Certaines instances gouvernementales, notamment au Palais de la République, sont préparées à l’échec de la tentative de faire extrader Patrice Talon, non pas du fait du juge, mais pour d’autres raisons. L’homme d’affaires béninois n’est pas n’importe qui, même dans l’Hexagone où il possède de nombreux biens. A l’heure où même les pays les plus riches traversent une crise économique sans précédent, il serait illusoire de voir un pays comme la France extrader un contribuable - si modeste fut-il – vers un autre pays. Cela d’autant plus que l’avenir de l’homme d’affaire et de ses activités serait compromis s’il venait à être conduit de force vers son pays.

 

Au-delà de cette raison fiscale, il convient de remarquer que Patrice Talon peut demander une protection spéciale en s’appuyant sur la Convention de Genève relative au statut des réfugiés. Selon cette convention adoptée en 1951 par les Nations Unies, aucun Etat ne doit renvoyer un réfugié vers un Etat tiers dans lequel sa vie est en danger.
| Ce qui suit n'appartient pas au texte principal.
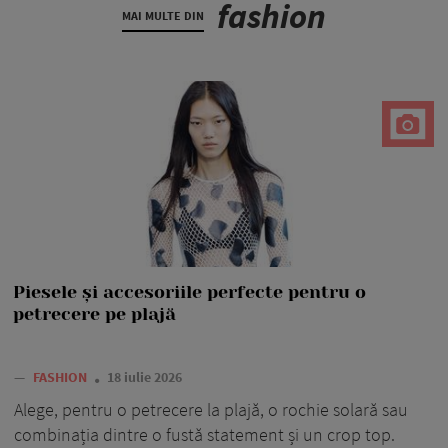
fashion
MAI MULTE DIN
Piesele și accesoriile perfecte pentru o
petrecere pe plajă
—
FASHION
18 iulie 2026
Alege, pentru o petrecere la plajă, o rochie solară sau
combinația dintre o fustă statement și un crop top.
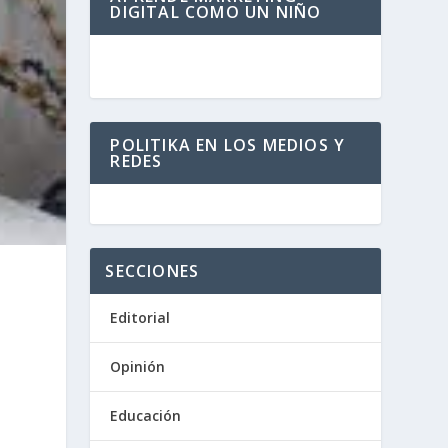
DIGITAL COMO UN NIÑO
POLITIKA EN LOS MEDIOS Y
REDES
SECCIONES
Editorial
Opinión
Educación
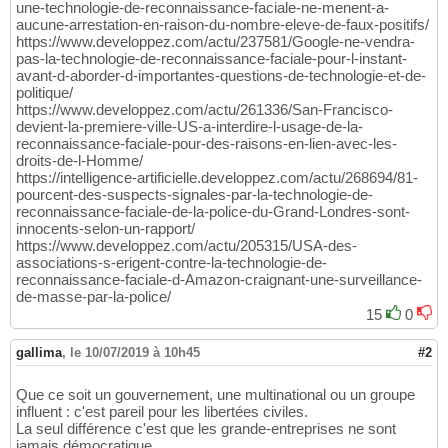
une-technologie-de-reconnaissance-faciale-ne-menent-a-
aucune-arrestation-en-raison-du-nombre-eleve-de-faux-positifs/
https://www.developpez.com/actu/237581/Google-ne-vendra-
pas-la-technologie-de-reconnaissance-faciale-pour-l-instant-
avant-d-aborder-d-importantes-questions-de-technologie-et-de-
politique/
https://www.developpez.com/actu/261336/San-Francisco-
devient-la-premiere-ville-US-a-interdire-l-usage-de-la-
reconnaissance-faciale-pour-des-raisons-en-lien-avec-les-
droits-de-l-Homme/
https://intelligence-artificielle.developpez.com/actu/268694/81-
pourcent-des-suspects-signales-par-la-technologie-de-
reconnaissance-faciale-de-la-police-du-Grand-Londres-sont-
innocents-selon-un-rapport/
https://www.developpez.com/actu/205315/USA-des-
associations-s-erigent-contre-la-technologie-de-
reconnaissance-faciale-d-Amazon-craignant-une-surveillance-
de-masse-par-la-police/
15
0
gallima
,
le 10/07/2019 à 10h45
#2
Que ce soit un gouvernement, une multinational ou un groupe
influent : c'est pareil pour les libertées civiles.
La seul différence c'est que les grande-entreprises ne sont
jamais démocratique.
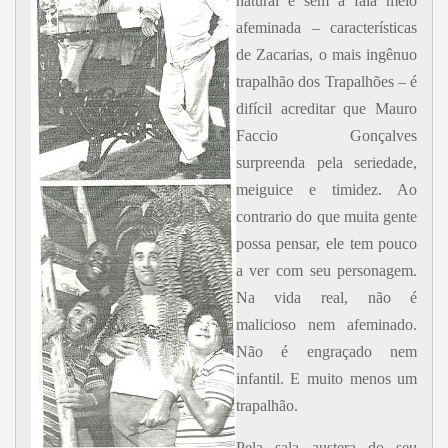
natural e sem a fala meio
afeminada – características
de Zacarias, o mais ingênuo
trapalhão dos Trapalhões – é
difícil acreditar que Mauro
Faccio Gonçalves
surpreenda pela seriedade,
meiguice e timidez. Ao
contrario do que muita gente
possa pensar, ele tem pouco
a ver com seu personagem.
Na vida real, não é
malicioso nem afeminado.
Não é engraçado nem
infantil. E muito menos um
trapalhão.
Pela sala austera do seu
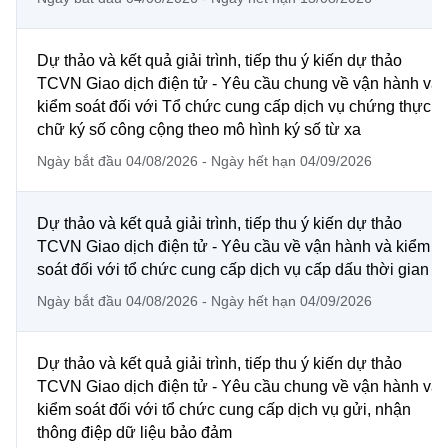
Chọn ngôn ngữ
Vietnamese
English
Dự thảo và kết quả giải trình, tiếp thu ý kiến dự thảo
TCVN Giao dịch điện tử - Yêu cầu chung về vận hành và
kiểm soát đối với Tổ chức cung cấp dịch vụ chứng thực
chữ ký số công cộng theo mô hình ký số từ xa
BỘ KHOA HỌC VÀ CÔNG NGHỆ
Ngày bắt đầu 04/08/2026 - Ngày hết hạn 04/09/2026
MINISTRY OF SCIENCE AND TECHNOLOGY
Điều khoản sử dụng
Theo dõi MST:
Góp ý
Dự thảo và kết quả giải trình, tiếp thu ý kiến dự thảo
TCVN Giao dịch điện tử - Yêu cầu về vận hành và kiểm
Cơ quan chủ quản: Bộ Khoa học và Công nghệ (MST)
soát đối với tổ chức cung cấp dịch vụ cấp dấu thời gian
Chịu trách nhiệm nội dung: Nguyễn Thị Hải Hằng
Ngày bắt đầu 04/08/2026 - Ngày hết hạn 04/09/2026
Giám đốc Trung tâm Truyền thông Khoa học và Công nghệ.
Liên hệ
Địa chỉ: Ban Biên tập Cổng TTĐT - 18 Nguyễn Du, TP. Hà Nội
Dự thảo và kết quả giải trình, tiếp thu ý kiến dự thảo
Điện thoại: 024 3936 9506
TCVN Giao dịch điện tử - Yêu cầu chung về vận hành và
Email:
stc@mst.gov.vn
kiểm soát đối với tổ chức cung cấp dịch vụ gửi, nhận
©2026 Bản quyền thuộc Bộ Khoa Học và Công Nghệ
thông điệp dữ liệu bảo đảm
(Ghi rõ nguồn "https://mst.gov.vn" khi phát hành lại thông tin từ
En effet, l’article 33 de cette convention stipule que «aucun des Etats contractants n'expulsera ou ne refoulera, de quelque manière que ce soit, un réfugié sur les frontières des territoires où sa vie ou sa liberté serait menacée en raison de sa race, de sa religion, de sa nationalité, de son appartenance à un certain groupe social ou de ses opinions politiques». Certes la peine de mort est abolie au Bénin. Mais, dans ce dossier, Patrice Talon se présente volontiers comme une victime politique de son ex-ami Yayi Boni qui chercherait à l’éliminer. Ce qui suffit pour amener les autorités politiques françaises à lui accorder une protection spéciale que procure la Convention de Genève.

La partie n’est pas encore gagnée pour le gouvernement et Patrice Talon peut bien continuer à jouer aux prolongations dans son exil doré, en attendant que s’écoulent les trois ans de mandat qu’il reste à son ennemi de président de la République.

 

Patrice Talon est soupçonné d’avoir fait substitué par des produits toxiques les médicaments qui devaient être administrés par le président Yayi Boni. Plusieurs complices présumés de cette manœuvre ont été arrêtées en octobre 2012. Il s’agit, entre autres, de Moudjaïdou Soumanou, homme de confiance de M. Talon, du médecin personnel et de la nièce du chef de l’Etat.